■ Problem statement ■
Please copy out every row below word for word, keeping each line and its spacing unchanged.

☆ ☆ ☆

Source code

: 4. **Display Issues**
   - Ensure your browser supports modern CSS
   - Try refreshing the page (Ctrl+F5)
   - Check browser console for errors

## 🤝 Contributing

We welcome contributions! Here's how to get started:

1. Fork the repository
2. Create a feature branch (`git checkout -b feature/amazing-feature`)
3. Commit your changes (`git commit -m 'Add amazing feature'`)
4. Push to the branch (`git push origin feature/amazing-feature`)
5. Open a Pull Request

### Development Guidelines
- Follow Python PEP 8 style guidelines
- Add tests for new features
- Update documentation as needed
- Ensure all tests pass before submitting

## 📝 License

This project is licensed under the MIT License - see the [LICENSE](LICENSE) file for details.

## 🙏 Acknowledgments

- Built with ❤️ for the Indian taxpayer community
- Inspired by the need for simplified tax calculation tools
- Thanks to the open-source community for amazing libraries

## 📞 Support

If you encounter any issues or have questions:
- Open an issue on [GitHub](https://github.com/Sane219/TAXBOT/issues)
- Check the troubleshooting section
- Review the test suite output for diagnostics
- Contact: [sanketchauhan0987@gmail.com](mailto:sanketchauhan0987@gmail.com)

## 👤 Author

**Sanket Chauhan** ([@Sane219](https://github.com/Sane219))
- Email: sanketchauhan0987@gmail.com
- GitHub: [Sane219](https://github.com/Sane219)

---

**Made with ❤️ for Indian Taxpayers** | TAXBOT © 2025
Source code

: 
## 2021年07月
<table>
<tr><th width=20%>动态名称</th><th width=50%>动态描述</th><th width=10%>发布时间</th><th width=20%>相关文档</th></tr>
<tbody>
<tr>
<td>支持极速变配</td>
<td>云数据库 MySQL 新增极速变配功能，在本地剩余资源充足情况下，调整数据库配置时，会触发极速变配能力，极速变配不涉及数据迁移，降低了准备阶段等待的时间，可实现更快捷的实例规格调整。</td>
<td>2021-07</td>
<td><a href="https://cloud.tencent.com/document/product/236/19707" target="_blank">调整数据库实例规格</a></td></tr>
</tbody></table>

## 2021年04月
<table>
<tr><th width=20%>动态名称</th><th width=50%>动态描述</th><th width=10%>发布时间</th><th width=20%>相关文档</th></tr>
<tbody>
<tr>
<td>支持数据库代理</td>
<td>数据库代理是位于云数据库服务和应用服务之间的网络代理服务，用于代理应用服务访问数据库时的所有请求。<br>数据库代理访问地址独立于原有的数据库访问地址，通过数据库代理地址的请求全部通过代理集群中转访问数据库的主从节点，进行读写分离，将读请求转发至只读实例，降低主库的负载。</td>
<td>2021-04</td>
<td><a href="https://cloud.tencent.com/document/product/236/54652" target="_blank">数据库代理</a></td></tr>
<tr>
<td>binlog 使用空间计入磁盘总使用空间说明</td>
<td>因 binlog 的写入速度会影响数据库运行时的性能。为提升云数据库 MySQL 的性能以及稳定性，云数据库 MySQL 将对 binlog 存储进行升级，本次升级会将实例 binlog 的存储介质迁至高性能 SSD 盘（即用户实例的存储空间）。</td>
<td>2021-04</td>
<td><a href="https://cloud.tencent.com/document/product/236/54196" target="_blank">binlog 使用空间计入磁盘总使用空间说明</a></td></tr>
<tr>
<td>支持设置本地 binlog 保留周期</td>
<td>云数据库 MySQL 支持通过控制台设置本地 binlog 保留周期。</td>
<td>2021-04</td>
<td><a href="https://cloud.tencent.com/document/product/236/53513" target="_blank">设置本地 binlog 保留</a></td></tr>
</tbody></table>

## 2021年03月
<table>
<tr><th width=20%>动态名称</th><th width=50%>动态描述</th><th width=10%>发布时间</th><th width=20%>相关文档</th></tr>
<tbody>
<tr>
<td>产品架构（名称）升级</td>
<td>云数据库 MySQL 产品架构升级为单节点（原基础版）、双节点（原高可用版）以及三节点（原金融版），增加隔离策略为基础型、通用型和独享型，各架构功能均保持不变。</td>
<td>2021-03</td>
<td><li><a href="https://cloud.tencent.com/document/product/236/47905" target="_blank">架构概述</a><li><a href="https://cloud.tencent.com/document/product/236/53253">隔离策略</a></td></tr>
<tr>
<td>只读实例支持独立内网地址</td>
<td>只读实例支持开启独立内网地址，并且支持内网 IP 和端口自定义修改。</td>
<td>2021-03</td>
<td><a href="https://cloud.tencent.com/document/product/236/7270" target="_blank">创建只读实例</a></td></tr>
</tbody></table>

☆ ☆ ☆

■ Solution to this exercise ■
Source code

: 4. **Display Issues**
   - Ensure your browser supports modern CSS
   - Try refreshing the page (Ctrl+F5)
   - Check browser console for errors

## 🤝 Contributing

We welcome contributions! Here's how to get started:

1. Fork the repository
2. Create a feature branch (`git checkout -b feature/amazing-feature`)
3. Commit your changes (`git commit -m 'Add amazing feature'`)
4. Push to the branch (`git push origin feature/amazing-feature`)
5. Open a Pull Request

### Development Guidelines
- Follow Python PEP 8 style guidelines
- Add tests for new features
- Update documentation as needed
- Ensure all tests pass before submitting

## 📝 License

This project is licensed under the MIT License - see the [LICENSE](LICENSE) file for details.

## 🙏 Acknowledgments

- Built with ❤️ for the Indian taxpayer community
- Inspired by the need for simplified tax calculation tools
- Thanks to the open-source community for amazing libraries

## 📞 Support

If you encounter any issues or have questions:
- Open an issue on [GitHub](https://github.com/Sane219/TAXBOT/issues)
- Check the troubleshooting section
- Review the test suite output for diagnostics
- Contact: [sanketchauhan0987@gmail.com](mailto:sanketchauhan0987@gmail.com)

## 👤 Author

**Sanket Chauhan** ([@Sane219](https://github.com/Sane219))
- Email: sanketchauhan0987@gmail.com
- GitHub: [Sane219](https://github.com/Sane219)

---

**Made with ❤️ for Indian Taxpayers** | TAXBOT © 2025
Source code

: 
## 2021年07月
<table>
<tr><th width=20%>动态名称</th><th width=50%>动态描述</th><th width=10%>发布时间</th><th width=20%>相关文档</th></tr>
<tbody>
<tr>
<td>支持极速变配</td>
<td>云数据库 MySQL 新增极速变配功能，在本地剩余资源充足情况下，调整数据库配置时，会触发极速变配能力，极速变配不涉及数据迁移，降低了准备阶段等待的时间，可实现更快捷的实例规格调整。</td>
<td>2021-07</td>
<td><a href="https://cloud.tencent.com/document/product/236/19707" target="_blank">调整数据库实例规格</a></td></tr>
</tbody></table>

## 2021年04月
<table>
<tr><th width=20%>动态名称</th><th width=50%>动态描述</th><th width=10%>发布时间</th><th width=20%>相关文档</th></tr>
<tbody>
<tr>
<td>支持数据库代理</td>
<td>数据库代理是位于云数据库服务和应用服务之间的网络代理服务，用于代理应用服务访问数据库时的所有请求。<br>数据库代理访问地址独立于原有的数据库访问地址，通过数据库代理地址的请求全部通过代理集群中转访问数据库的主从节点，进行读写分离，将读请求转发至只读实例，降低主库的负载。</td>
<td>2021-04</td>
<td><a href="https://cloud.tencent.com/document/product/236/54652" target="_blank">数据库代理</a></td></tr>
<tr>
<td>binlog 使用空间计入磁盘总使用空间说明</td>
<td>因 binlog 的写入速度会影响数据库运行时的性能。为提升云数据库 MySQL 的性能以及稳定性，云数据库 MySQL 将对 binlog 存储进行升级，本次升级会将实例 binlog 的存储介质迁至高性能 SSD 盘（即用户实例的存储空间）。</td>
<td>2021-04</td>
<td><a href="https://cloud.tencent.com/document/product/236/54196" target="_blank">binlog 使用空间计入磁盘总使用空间说明</a></td></tr>
<tr>
<td>支持设置本地 binlog 保留周期</td>
<td>云数据库 MySQL 支持通过控制台设置本地 binlog 保留周期。</td>
<td>2021-04</td>
<td><a href="https://cloud.tencent.com/document/product/236/53513" target="_blank">设置本地 binlog 保留</a></td></tr>
</tbody></table>

## 2021年03月
<table>
<tr><th width=20%>动态名称</th><th width=50%>动态描述</th><th width=10%>发布时间</th><th width=20%>相关文档</th></tr>
<tbody>
<tr>
<td>产品架构（名称）升级</td>
<td>云数据库 MySQL 产品架构升级为单节点（原基础版）、双节点（原高可用版）以及三节点（原金融版），增加隔离策略为基础型、通用型和独享型，各架构功能均保持不变。</td>
<td>2021-03</td>
<td><li><a href="https://cloud.tencent.com/document/product/236/47905" target="_blank">架构概述</a><li><a href="https://cloud.tencent.com/document/product/236/53253">隔离策略</a></td></tr>
<tr>
<td>只读实例支持独立内网地址</td>
<td>只读实例支持开启独立内网地址，并且支持内网 IP 和端口自定义修改。</td>
<td>2021-03</td>
<td><a href="https://cloud.tencent.com/document/product/236/7270" target="_blank">创建只读实例</a></td></tr>
</tbody></table>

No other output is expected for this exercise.